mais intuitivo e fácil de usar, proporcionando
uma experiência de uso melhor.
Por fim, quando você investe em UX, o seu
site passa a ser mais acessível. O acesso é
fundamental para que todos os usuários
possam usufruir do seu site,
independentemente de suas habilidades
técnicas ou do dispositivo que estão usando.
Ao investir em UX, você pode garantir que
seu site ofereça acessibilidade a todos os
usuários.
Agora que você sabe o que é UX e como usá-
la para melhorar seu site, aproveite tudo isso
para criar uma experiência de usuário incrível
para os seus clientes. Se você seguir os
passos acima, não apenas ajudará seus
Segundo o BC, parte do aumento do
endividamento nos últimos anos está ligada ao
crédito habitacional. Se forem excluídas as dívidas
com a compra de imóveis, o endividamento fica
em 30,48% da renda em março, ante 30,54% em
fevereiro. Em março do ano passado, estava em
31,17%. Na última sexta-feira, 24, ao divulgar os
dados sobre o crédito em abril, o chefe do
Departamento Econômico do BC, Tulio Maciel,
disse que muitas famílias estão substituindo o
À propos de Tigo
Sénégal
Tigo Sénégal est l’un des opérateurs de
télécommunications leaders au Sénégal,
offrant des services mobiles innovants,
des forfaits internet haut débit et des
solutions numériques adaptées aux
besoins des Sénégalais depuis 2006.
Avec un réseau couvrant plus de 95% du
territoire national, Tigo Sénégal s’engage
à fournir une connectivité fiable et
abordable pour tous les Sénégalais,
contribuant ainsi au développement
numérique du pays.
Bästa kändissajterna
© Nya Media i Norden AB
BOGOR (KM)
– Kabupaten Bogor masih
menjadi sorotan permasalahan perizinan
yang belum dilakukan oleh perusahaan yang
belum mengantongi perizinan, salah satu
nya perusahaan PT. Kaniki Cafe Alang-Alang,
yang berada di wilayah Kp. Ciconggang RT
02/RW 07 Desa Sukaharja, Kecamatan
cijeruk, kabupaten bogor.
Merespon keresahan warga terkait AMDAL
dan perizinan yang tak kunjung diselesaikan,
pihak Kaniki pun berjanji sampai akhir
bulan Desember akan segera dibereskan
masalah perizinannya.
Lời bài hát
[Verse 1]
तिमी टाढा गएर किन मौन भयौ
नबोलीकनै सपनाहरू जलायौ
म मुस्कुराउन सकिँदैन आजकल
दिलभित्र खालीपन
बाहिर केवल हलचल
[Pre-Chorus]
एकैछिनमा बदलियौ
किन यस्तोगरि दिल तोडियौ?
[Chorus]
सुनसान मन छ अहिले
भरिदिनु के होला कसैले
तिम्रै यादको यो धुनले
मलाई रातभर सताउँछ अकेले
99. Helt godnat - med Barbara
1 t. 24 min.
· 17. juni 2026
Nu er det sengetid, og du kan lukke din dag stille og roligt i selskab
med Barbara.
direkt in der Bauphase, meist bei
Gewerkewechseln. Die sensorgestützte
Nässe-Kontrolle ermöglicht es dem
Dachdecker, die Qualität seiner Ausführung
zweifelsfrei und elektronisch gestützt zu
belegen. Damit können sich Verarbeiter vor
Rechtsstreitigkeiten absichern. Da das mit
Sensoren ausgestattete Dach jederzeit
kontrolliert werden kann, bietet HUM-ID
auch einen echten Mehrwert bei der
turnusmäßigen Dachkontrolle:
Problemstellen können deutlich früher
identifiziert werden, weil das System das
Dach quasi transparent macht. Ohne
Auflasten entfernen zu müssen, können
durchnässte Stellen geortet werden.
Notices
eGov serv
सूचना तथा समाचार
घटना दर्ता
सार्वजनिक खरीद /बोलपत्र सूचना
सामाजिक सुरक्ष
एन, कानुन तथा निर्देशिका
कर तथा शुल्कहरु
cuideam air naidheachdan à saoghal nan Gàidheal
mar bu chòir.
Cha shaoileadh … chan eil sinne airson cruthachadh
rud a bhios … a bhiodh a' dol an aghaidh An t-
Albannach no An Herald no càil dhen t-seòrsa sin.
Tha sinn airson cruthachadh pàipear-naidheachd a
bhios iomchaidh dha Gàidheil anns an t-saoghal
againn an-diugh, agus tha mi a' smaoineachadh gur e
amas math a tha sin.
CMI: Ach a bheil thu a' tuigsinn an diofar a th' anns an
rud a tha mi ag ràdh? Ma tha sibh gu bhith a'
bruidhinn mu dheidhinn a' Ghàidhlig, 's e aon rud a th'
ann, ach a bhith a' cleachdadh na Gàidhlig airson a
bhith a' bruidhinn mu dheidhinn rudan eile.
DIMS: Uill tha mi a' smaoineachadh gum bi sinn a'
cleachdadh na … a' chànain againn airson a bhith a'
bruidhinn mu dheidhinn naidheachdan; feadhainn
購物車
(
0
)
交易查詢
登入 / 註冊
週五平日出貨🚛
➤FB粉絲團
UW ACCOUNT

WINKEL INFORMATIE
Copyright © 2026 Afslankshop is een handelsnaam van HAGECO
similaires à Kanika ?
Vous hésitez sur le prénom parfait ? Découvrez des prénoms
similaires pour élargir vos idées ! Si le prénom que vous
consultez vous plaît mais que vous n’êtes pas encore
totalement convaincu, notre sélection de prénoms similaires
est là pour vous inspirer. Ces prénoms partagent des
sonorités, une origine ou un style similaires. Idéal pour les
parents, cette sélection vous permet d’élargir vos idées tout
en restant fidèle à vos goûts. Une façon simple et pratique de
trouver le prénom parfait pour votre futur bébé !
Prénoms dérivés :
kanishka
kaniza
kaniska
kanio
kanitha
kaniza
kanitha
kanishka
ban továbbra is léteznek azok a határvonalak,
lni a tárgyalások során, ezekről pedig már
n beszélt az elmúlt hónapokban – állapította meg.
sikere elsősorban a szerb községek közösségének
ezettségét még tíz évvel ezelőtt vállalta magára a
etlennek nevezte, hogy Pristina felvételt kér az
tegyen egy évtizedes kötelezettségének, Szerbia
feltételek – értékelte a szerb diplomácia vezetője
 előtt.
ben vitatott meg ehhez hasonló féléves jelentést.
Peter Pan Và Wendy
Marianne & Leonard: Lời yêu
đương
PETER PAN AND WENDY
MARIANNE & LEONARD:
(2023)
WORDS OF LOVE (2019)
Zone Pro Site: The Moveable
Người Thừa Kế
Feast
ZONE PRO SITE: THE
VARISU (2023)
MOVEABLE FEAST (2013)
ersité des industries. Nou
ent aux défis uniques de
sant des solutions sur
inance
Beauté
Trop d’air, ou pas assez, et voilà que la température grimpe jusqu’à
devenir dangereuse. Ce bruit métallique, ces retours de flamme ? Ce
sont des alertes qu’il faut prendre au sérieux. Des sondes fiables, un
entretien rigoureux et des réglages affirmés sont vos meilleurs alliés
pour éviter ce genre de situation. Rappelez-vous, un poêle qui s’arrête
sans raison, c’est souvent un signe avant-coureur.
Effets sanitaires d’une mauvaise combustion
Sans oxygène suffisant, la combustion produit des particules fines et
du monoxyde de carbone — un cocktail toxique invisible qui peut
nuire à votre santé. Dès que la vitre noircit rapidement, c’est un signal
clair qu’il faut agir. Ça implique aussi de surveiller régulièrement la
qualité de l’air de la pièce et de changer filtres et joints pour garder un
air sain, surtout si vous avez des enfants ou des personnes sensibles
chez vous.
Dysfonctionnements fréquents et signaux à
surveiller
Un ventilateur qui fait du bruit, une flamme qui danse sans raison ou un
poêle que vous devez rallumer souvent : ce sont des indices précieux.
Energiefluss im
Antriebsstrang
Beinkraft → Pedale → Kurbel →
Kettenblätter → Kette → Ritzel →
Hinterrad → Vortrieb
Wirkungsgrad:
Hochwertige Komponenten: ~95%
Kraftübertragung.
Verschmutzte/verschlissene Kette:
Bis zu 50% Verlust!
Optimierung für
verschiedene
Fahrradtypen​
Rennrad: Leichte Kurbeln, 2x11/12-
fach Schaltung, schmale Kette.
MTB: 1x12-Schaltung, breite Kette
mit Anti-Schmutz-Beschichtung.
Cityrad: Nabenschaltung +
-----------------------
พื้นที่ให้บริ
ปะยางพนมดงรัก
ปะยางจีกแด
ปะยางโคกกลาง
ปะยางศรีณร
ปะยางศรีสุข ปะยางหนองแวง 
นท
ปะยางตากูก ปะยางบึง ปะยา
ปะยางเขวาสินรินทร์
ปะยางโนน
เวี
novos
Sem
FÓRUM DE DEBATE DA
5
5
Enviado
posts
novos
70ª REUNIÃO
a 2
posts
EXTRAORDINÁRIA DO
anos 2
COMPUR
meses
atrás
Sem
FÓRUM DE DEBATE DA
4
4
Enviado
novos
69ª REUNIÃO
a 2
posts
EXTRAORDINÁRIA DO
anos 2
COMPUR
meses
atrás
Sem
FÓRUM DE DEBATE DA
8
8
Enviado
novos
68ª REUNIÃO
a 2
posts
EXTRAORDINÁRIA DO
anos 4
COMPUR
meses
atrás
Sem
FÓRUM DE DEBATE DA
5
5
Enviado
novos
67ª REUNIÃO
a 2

....

▶ _TASK DESCRIPTION_
Whenever a line in the listing above includes the word "faut", return that line.

▶ _EXERCISE RESPONSE_
sont des alertes qu’il faut prendre au sérieux. Des sondes fiables, un
clair qu’il faut agir. Ça implique aussi de surveiller régulièrement la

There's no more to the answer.